*** RECORDED INFORMATION Section Begins ***

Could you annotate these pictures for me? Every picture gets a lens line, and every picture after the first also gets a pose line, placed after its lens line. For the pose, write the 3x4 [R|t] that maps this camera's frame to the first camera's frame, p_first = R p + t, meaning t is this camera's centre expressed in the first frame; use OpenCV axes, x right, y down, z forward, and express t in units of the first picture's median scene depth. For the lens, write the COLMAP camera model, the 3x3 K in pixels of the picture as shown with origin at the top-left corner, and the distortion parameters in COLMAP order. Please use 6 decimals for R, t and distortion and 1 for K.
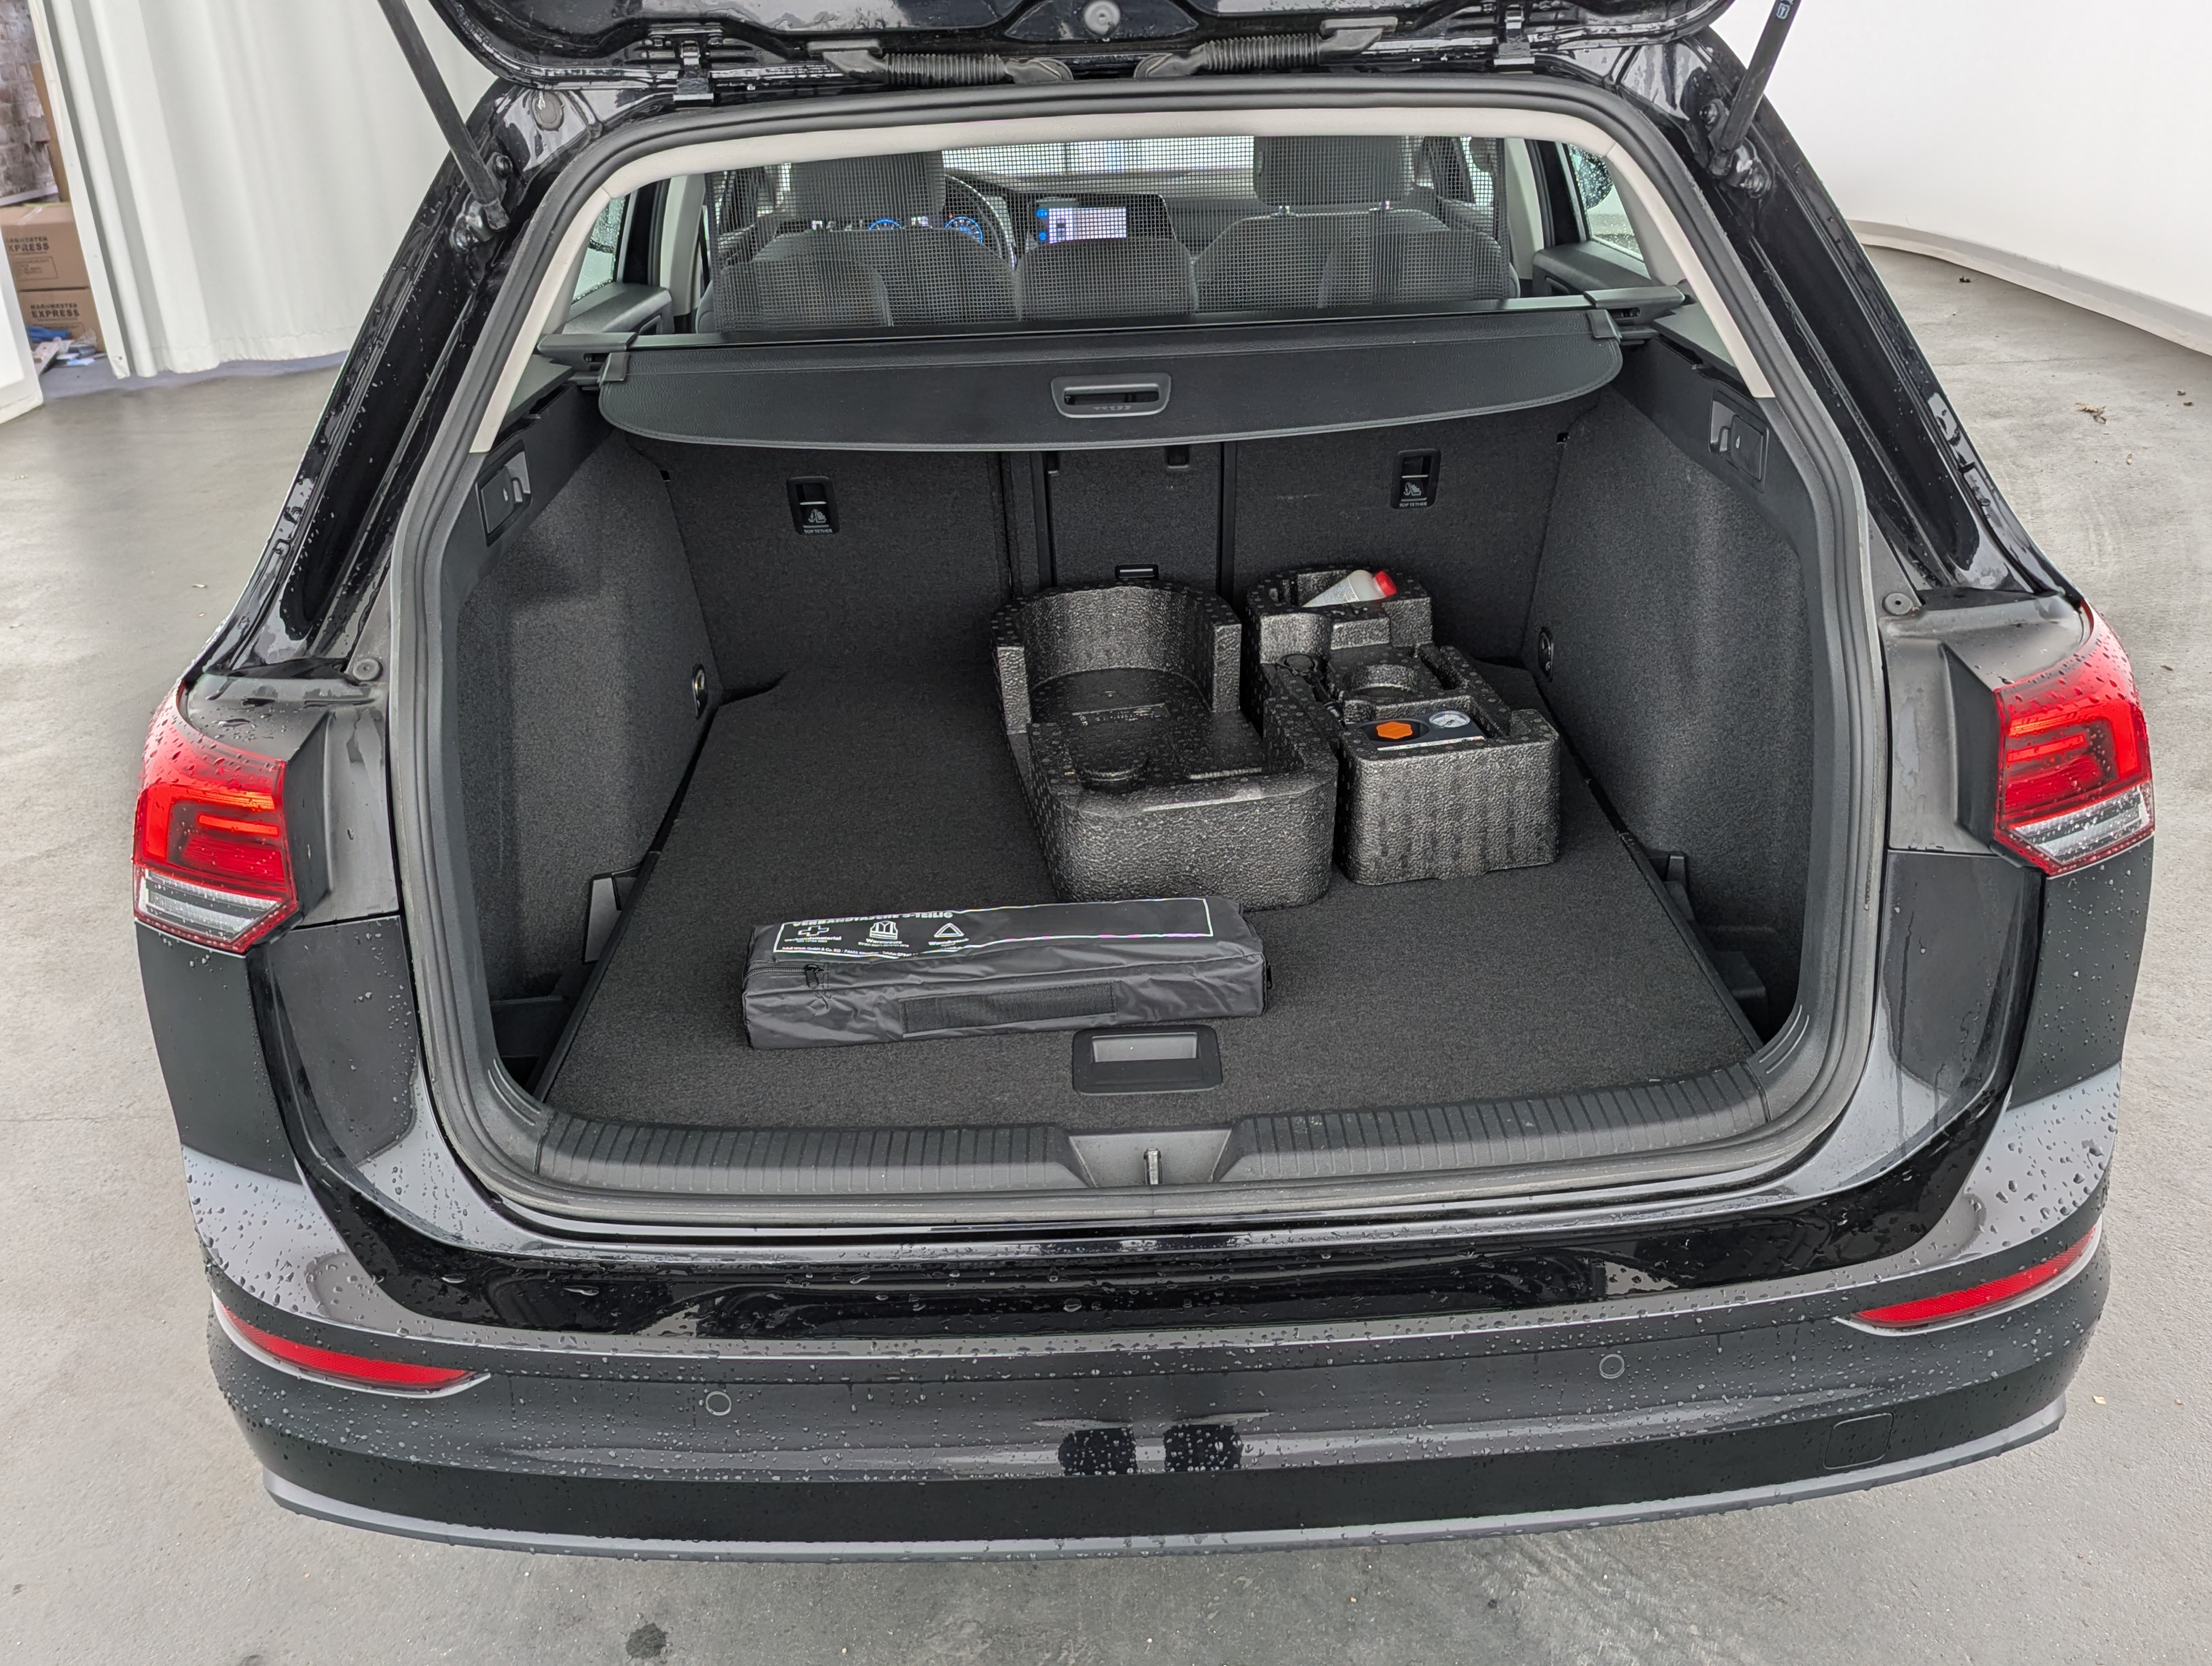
lens RADIAL K [[1930.6, 0, 1094.0], [0, 1930.6, 816.4], [0, 0, 1]] dist [0.052653, -0.035605]
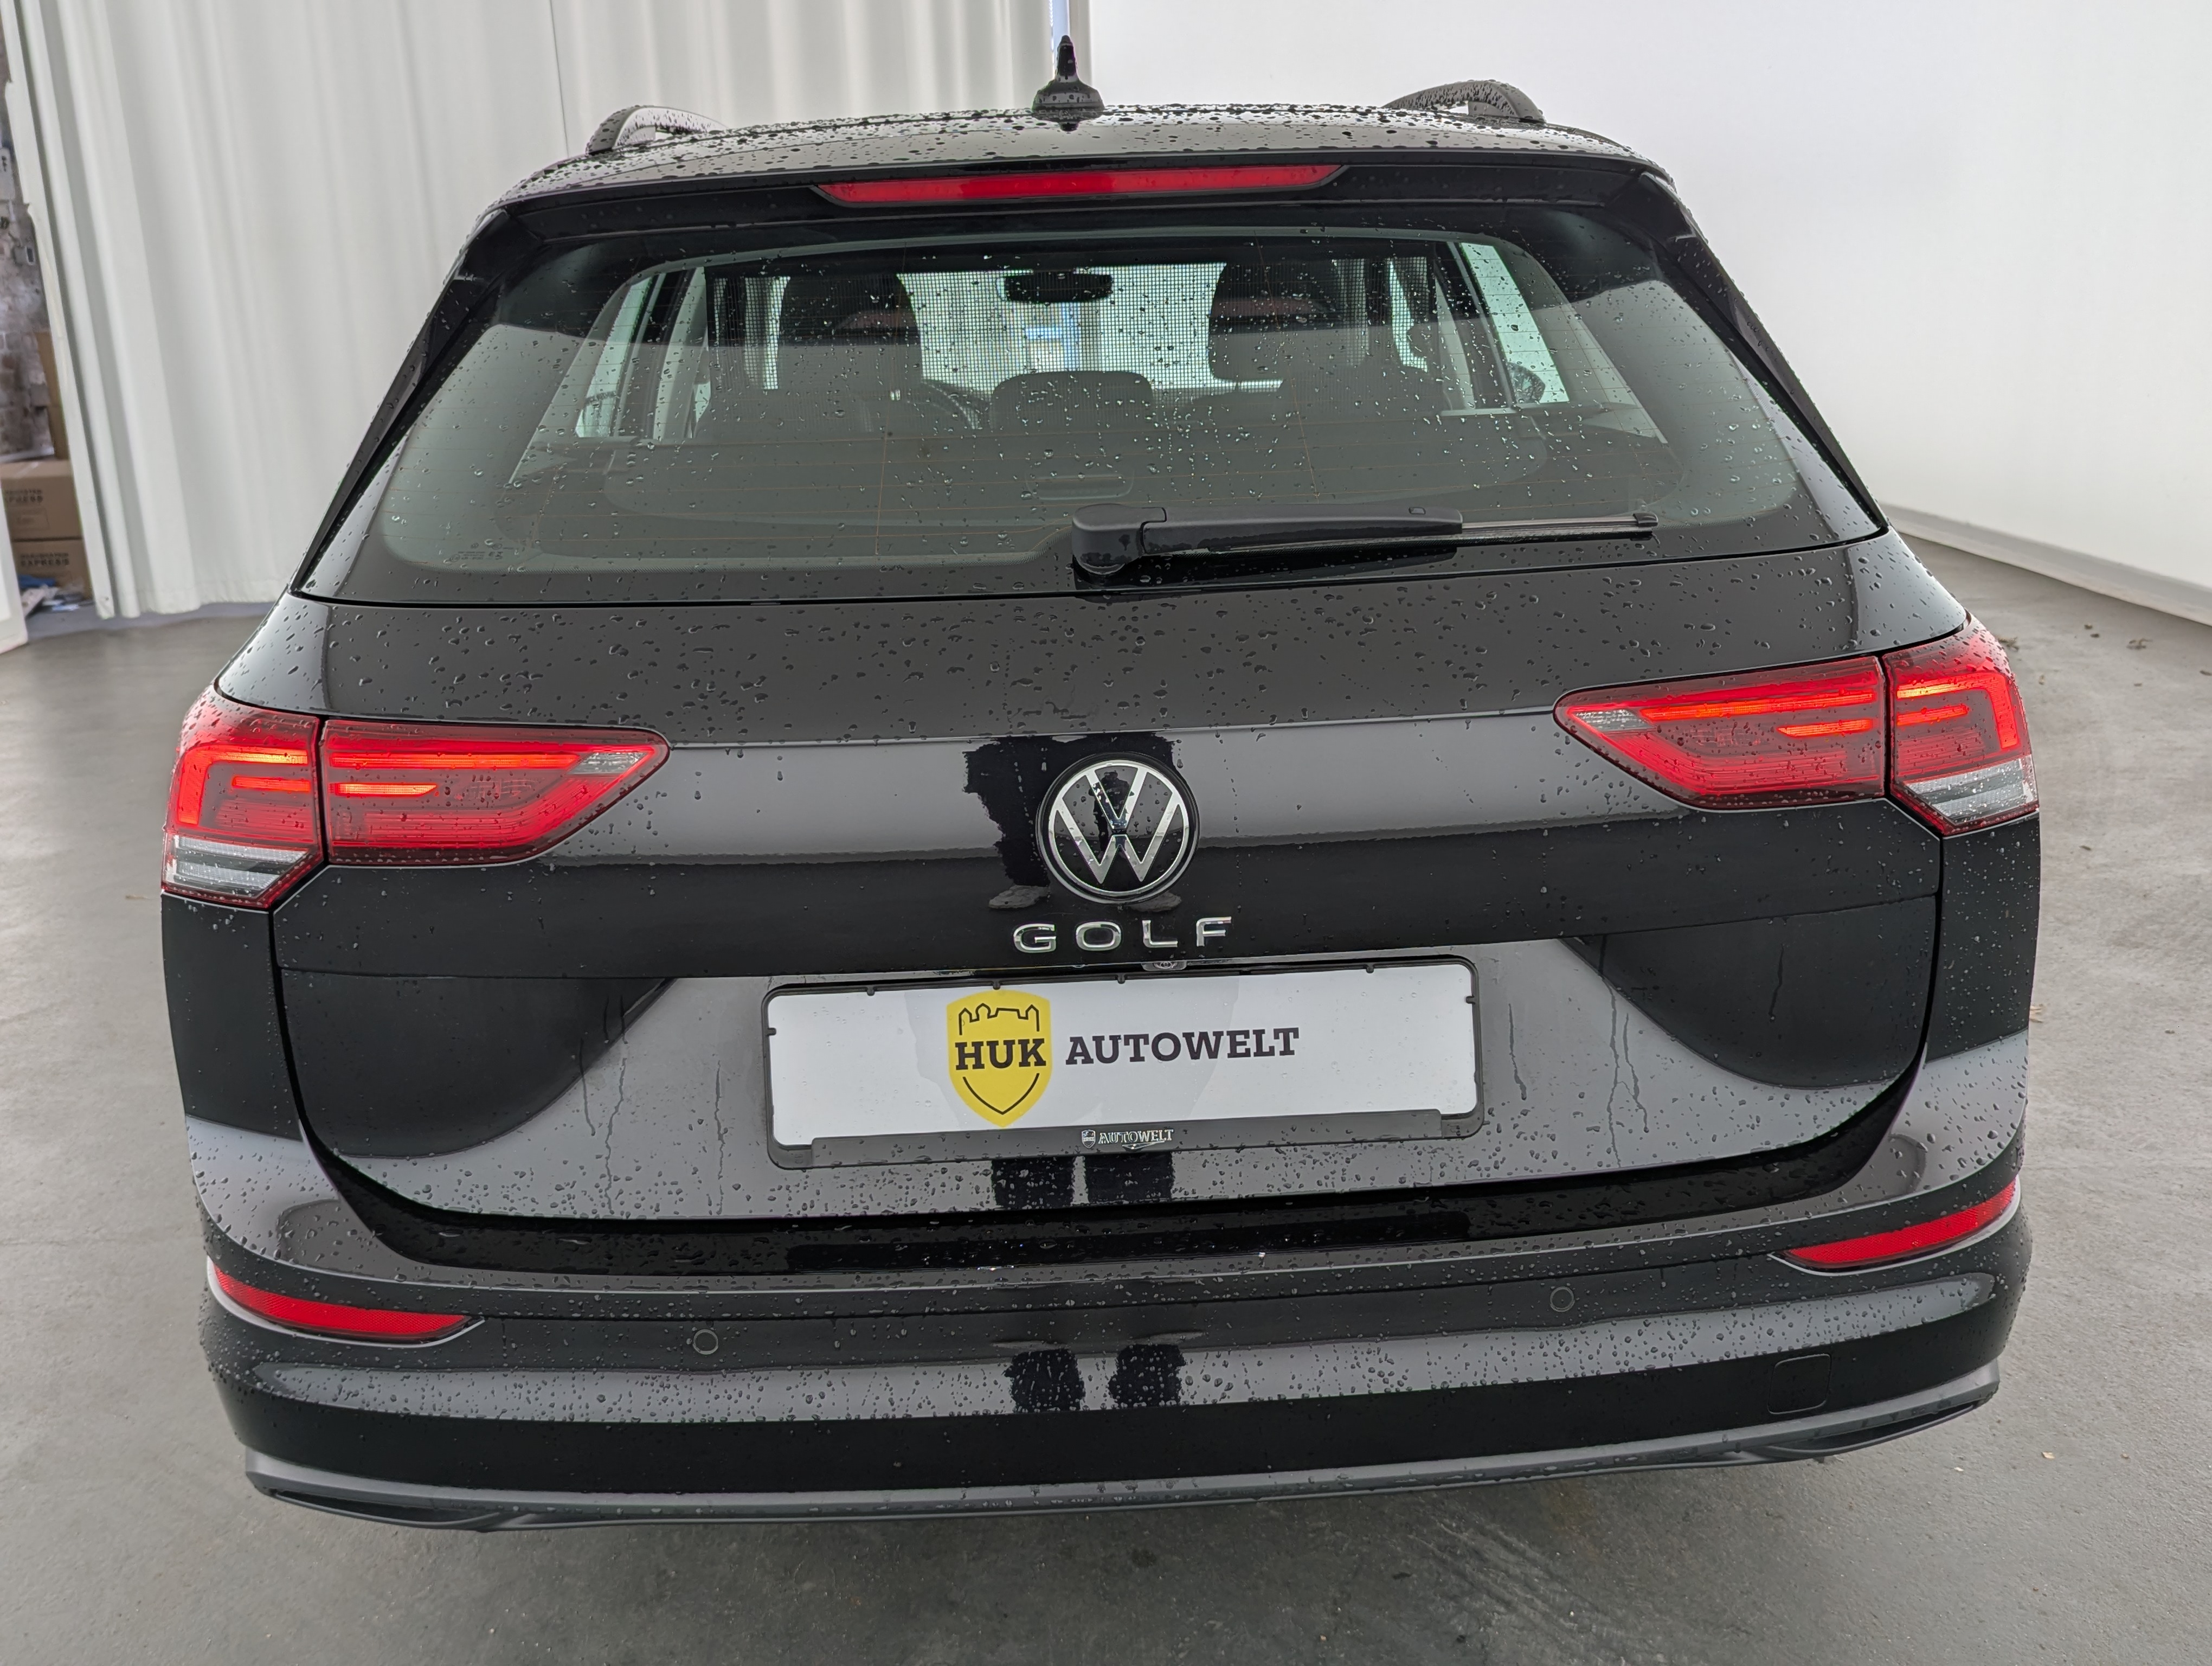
lens RADIAL K [[1930.6, 0, 1097.8], [0, 1930.6, 826.5], [0, 0, 1]] dist [0.052653, -0.035605]
pose [[0.999732, 0.000085, 0.023159, -0.005862], [0.003118, 0.990396, -0.138225, 0.121043], [-0.022948, 0.138260, 0.990130, -0.046942]]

*** RECORDED INFORMATION Section Ends ***

__THE PROBLEM__:
Retype the data above exactly; pictures are not part of the copy.

__ANSWER TO THE EXERCISE__:
Could you annotate these pictures for me? Every picture gets a lens line, and every picture after the first also gets a pose line, placed after its lens line. For the pose, write the 3x4 [R|t] that maps this camera's frame to the first camera's frame, p_first = R p + t, meaning t is this camera's centre expressed in the first frame; use OpenCV axes, x right, y down, z forward, and express t in units of the first picture's median scene depth. For the lens, write the COLMAP camera model, the 3x3 K in pixels of the picture as shown with origin at the top-left corner, and the distortion parameters in COLMAP order. Please use 6 decimals for R, t and distortion and 1 for K.
lens RADIAL K [[1930.6, 0, 1094.0], [0, 1930.6, 816.4], [0, 0, 1]] dist [0.052653, -0.035605]
lens RADIAL K [[1930.6, 0, 1097.8], [0, 1930.6, 826.5], [0, 0, 1]] dist [0.052653, -0.035605]
pose [[0.999732, 0.000085, 0.023159, -0.005862], [0.003118, 0.990396, -0.138225, 0.121043], [-0.022948, 0.138260, 0.990130, -0.046942]]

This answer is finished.